'''

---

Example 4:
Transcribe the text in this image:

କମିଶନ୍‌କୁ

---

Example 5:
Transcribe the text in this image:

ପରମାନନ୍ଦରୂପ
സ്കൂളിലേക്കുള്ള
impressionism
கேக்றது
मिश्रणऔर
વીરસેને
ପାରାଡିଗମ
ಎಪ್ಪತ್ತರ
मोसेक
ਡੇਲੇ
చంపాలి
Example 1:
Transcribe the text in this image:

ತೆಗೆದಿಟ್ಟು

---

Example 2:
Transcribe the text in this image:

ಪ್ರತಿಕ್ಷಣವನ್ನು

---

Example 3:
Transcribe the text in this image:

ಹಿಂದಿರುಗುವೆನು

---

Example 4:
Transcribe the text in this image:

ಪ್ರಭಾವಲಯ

'''

* _PROBLEM_
Render every line of the listing above as a numbered list, leaving out the blank lines.

* _RESULT BELOW_
1. ---
2. Example 4:
3. Transcribe the text in this image:
4. କମିଶନ୍‌କୁ
5. ---
6. Example 5:
7. Transcribe the text in this image:
8. ପରମାନନ୍ଦରୂପ
9. സ്കൂളിലേക്കുള്ള
10. impressionism
11. கேக்றது
12. मिश्रणऔर
13. વીરસેને
14. ପାରାଡିଗମ
15. ಎಪ್ಪತ್ತರ
16. मोसेक
17. ਡੇਲੇ
18. చంపాలి
19. Example 1:
20. Transcribe the text in this image:
21. ತೆಗೆದಿಟ್ಟು
22. ---
23. Example 2:
24. Transcribe the text in this image:
25. ಪ್ರತಿಕ್ಷಣವನ್ನು
26. ---
27. Example 3:
28. Transcribe the text in this image:
29. ಹಿಂದಿರುಗುವೆನು
30. ---
31. Example 4:
32. Transcribe the text in this image:
33. ಪ್ರಭಾವಲಯ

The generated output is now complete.